Les dénonciations permettent aussi de comprendre l’importance du réseau criminel qui aurait utilisé les données volées à Desjardins pour louer frauduleusement des voitures de luxe, dès l’été 2018, notamment chez Location Holand, à Mont-Royal.

Les policiers se sont intéressés à plusieurs suspects, dont un individu à l’identité cachée qui « possède un lourd casier judiciaire », ainsi qu’un autre homme également impliqué dans une affaire de violence conjugale, arrêté avec « une arme de poing 9 mm ».

Les suspects auraient utilisé divers moyens pour commettre leurs fraudes : fausses cartes de crédit, faux chèques, immatriculation frauduleuse, faux permis de conduire…

La police de Laval mentionne une perquisition qui a permis de mettre la main sur un terminal de paiement électronique, des relevés de transaction et un relevé bancaire.

Le fournisseur du terminal, la société de paiements électroniques Elavon, a été victime d’une fraude de 125 000 $ dans cette affaire, indique la dénonciation.
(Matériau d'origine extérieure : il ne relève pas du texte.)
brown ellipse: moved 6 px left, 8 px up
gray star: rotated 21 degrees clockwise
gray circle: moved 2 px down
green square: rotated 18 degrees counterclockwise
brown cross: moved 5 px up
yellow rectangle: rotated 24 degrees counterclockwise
Une banque (au nom caviardé) en a aussi fait les frais, pour un montant tenu secret.

Dans le cadre de ces malversations, un homme aurait reçu la visite d’un huissier pour des paiements manqués sur un véhicule qu’il n’avait en fait jamais loué. Il a porté plainte à la police de Laval pour vol d’identité.

Une autre personne a vu ses renseignements personnels utilisés pour faire émettre frauduleusement deux cartes de crédit.

À grande échelle

L’une des dénonciations partiellement décaviardées permet de comprendre que le problème avait atteint une ampleur importante. En février 2019, le détective Patrick French a d’ailleurs assisté à une réunion à ce sujet avec des enquêteurs de Desjardins dans ses bureaux principaux à Montréal.

En juin 2019, la Sûreté du Québec a pris la relève de la police de Laval pour diriger l’enquête. Des mandats de perquisition que ses agents ont obtenus deux mois plus tard précisaient que les autorités songeaient à accuser Sébastien Boulanger-Dorval et des complices allégués d’avoir agi « au profit d’une organisation criminelle ».

Plus de deux ans plus tard, la police n’a toujours déposé aucune accusation.

Les mandats qu’ont obtenus les agents lavallois ont notamment permis la perquisition des bureaux de Solutia Finance, en juin 2019. Cette entreprise de prêt privé appartenait à Jean-Loup Leullier-Masse, soupçonné d’avoir racheté les informations volées à Desjardins.

Quant à la SQ, elle attend toujours de pouvoir consulter la preuve saisie dans les bureaux de Desjardins à Montréal en février dernier. Dans le cadre d’une requête de type « Lavallée », une juge doit déterminer quels éléments doivent être exclus pour protéger notamment les relations avocat-client, le secret des informations commerciales et les renseignements personnels.